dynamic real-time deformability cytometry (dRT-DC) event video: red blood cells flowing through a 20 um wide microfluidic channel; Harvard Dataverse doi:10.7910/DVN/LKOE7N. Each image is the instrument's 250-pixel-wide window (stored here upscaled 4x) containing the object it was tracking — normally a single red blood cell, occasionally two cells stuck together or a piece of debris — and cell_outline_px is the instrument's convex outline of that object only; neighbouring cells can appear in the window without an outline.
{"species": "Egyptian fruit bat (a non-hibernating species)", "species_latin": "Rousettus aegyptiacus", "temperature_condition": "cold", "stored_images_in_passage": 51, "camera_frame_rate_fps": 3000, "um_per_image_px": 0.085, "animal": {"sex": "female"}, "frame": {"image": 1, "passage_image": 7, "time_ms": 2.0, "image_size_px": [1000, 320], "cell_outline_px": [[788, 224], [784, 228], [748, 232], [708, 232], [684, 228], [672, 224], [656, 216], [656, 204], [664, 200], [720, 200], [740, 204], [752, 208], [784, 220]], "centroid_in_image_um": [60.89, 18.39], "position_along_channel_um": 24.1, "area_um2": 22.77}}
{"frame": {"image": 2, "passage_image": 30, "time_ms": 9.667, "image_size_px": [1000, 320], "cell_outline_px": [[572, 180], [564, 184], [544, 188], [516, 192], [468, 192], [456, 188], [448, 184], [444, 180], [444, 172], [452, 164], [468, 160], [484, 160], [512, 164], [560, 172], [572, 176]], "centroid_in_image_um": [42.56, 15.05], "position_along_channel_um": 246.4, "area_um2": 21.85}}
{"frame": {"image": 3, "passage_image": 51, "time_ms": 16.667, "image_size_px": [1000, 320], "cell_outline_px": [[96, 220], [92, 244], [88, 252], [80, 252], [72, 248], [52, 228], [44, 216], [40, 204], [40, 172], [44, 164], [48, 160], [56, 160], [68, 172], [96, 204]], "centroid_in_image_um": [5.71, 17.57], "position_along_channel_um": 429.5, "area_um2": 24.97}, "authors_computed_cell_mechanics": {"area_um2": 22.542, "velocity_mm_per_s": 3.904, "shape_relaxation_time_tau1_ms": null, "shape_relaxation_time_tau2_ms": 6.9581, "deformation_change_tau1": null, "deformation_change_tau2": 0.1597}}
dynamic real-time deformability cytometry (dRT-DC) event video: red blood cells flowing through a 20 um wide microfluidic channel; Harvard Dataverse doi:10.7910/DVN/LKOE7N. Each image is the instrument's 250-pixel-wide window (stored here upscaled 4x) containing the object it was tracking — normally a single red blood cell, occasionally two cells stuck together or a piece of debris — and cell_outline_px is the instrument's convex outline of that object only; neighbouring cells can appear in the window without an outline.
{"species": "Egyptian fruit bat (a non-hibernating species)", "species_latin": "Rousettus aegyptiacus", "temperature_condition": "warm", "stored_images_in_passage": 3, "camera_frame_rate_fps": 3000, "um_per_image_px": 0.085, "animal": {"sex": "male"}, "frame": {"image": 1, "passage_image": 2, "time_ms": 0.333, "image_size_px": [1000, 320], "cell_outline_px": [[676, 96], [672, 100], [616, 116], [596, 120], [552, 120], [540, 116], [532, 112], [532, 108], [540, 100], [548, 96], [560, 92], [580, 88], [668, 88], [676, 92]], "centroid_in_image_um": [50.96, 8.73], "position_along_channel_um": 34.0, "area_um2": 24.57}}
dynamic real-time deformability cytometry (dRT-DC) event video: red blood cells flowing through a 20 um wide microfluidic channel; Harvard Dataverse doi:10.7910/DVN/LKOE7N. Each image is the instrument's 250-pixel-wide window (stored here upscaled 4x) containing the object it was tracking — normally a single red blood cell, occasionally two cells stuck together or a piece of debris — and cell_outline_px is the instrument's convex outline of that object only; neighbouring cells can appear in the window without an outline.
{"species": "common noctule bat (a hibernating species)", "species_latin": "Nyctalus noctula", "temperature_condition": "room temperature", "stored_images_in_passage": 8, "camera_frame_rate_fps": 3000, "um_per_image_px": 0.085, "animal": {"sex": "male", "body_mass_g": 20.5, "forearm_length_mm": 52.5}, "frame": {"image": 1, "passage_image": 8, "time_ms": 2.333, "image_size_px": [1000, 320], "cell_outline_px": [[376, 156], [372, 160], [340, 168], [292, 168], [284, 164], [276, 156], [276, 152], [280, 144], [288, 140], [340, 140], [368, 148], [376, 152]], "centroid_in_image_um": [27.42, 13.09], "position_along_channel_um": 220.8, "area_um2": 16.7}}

=====

Give a word-for-word copy of the records.

dynamic real-time deformability cytometry (dRT-DC) event video: red blood cells flowing through a 20 um wide microfluidic channel; Harvard Dataverse doi:10.7910/DVN/LKOE7N. Each image is the instrument's 250-pixel-wide window (stored here upscaled 4x) containing the object it was tracking — normally a single red blood cell, occasionally two cells stuck together or a piece of debris — and cell_outline_px is the instrument's convex outline of that object only; neighbouring cells can appear in the window without an outline.
{"species": "Egyptian fruit bat (a non-hibernating species)", "species_latin": "Rousettus aegyptiacus", "temperature_condition": "cold", "stored_images_in_passage": 51, "camera_frame_rate_fps": 3000, "um_per_image_px": 0.085, "animal": {"sex": "female"}, "frame": {"image": 1, "passage_image": 7, "time_ms": 2.0, "image_size_px": [1000, 320], "cell_outline_px": [[788, 224], [784, 228], [748, 232], [708, 232], [684, 228], [672, 224], [656, 216], [656, 204], [664, 200], [720, 200], [740, 204], [752, 208], [784, 220]], "centroid_in_image_um": [60.89, 18.39], "position_along_channel_um": 24.1, "area_um2": 22.77}}
{"frame": {"image": 2, "passage_image": 30, "time_ms": 9.667, "image_size_px": [1000, 320], "cell_outline_px": [[572, 180], [564, 184], [544, 188], [516, 192], [468, 192], [456, 188], [448, 184], [444, 180], [444, 172], [452, 164], [468, 160], [484, 160], [512, 164], [560, 172], [572, 176]], "centroid_in_image_um": [42.56, 15.05], "position_along_channel_um": 246.4, "area_um2": 21.85}}
{"frame": {"image": 3, "passage_image": 51, "time_ms": 16.667, "image_size_px": [1000, 320], "cell_outline_px": [[96, 220], [92, 244], [88, 252], [80, 252], [72, 248], [52, 228], [44, 216], [40, 204], [40, 172], [44, 164], [48, 160], [56, 160], [68, 172], [96, 204]], "centroid_in_image_um": [5.71, 17.57], "position_along_channel_um": 429.5, "area_um2": 24.97}, "authors_computed_cell_mechanics": {"area_um2": 22.542, "velocity_mm_per_s": 3.904, "shape_relaxation_time_tau1_ms": null, "shape_relaxation_time_tau2_ms": 6.9581, "deformation_change_tau1": null, "deformation_change_tau2": 0.1597}}
dynamic real-time deformability cytometry (dRT-DC) event video: red blood cells flowing through a 20 um wide microfluidic channel; Harvard Dataverse doi:10.7910/DVN/LKOE7N. Each image is the instrument's 250-pixel-wide window (stored here upscaled 4x) containing the object it was tracking — normally a single red blood cell, occasionally two cells stuck together or a piece of debris — and cell_outline_px is the instrument's convex outline of that object only; neighbouring cells can appear in the window without an outline.
{"species": "Egyptian fruit bat (a non-hibernating species)", "species_latin": "Rousettus aegyptiacus", "temperature_condition": "warm", "stored_images_in_passage": 3, "camera_frame_rate_fps": 3000, "um_per_image_px": 0.085, "animal": {"sex": "male"}, "frame": {"image": 1, "passage_image": 2, "time_ms": 0.333, "image_size_px": [1000, 320], "cell_outline_px": [[676, 96], [672, 100], [616, 116], [596, 120], [552, 120], [540, 116], [532, 112], [532, 108], [540, 100], [548, 96], [560, 92], [580, 88], [668, 88], [676, 92]], "centroid_in_image_um": [50.96, 8.73], "position_along_channel_um": 34.0, "area_um2": 24.57}}
dynamic real-time deformability cytometry (dRT-DC) event video: red blood cells flowing through a 20 um wide microfluidic channel; Harvard Dataverse doi:10.7910/DVN/LKOE7N. Each image is the instrument's 250-pixel-wide window (stored here upscaled 4x) containing the object it was tracking — normally a single red blood cell, occasionally two cells stuck together or a piece of debris — and cell_outline_px is the instrument's convex outline of that object only; neighbouring cells can appear in the window without an outline.
{"species": "common noctule bat (a hibernating species)", "species_latin": "Nyctalus noctula", "temperature_condition": "room temperature", "stored_images_in_passage": 8, "camera_frame_rate_fps": 3000, "um_per_image_px": 0.085, "animal": {"sex": "male", "body_mass_g": 20.5, "forearm_length_mm": 52.5}, "frame": {"image": 1, "passage_image": 8, "time_ms": 2.333, "image_size_px": [1000, 320], "cell_outline_px": [[376, 156], [372, 160], [340, 168], [292, 168], [284, 164], [276, 156], [276, 152], [280, 144], [288, 140], [340, 140], [368, 148], [376, 152]], "centroid_in_image_um": [27.42, 13.09], "position_along_channel_um": 220.8, "area_um2": 16.7}}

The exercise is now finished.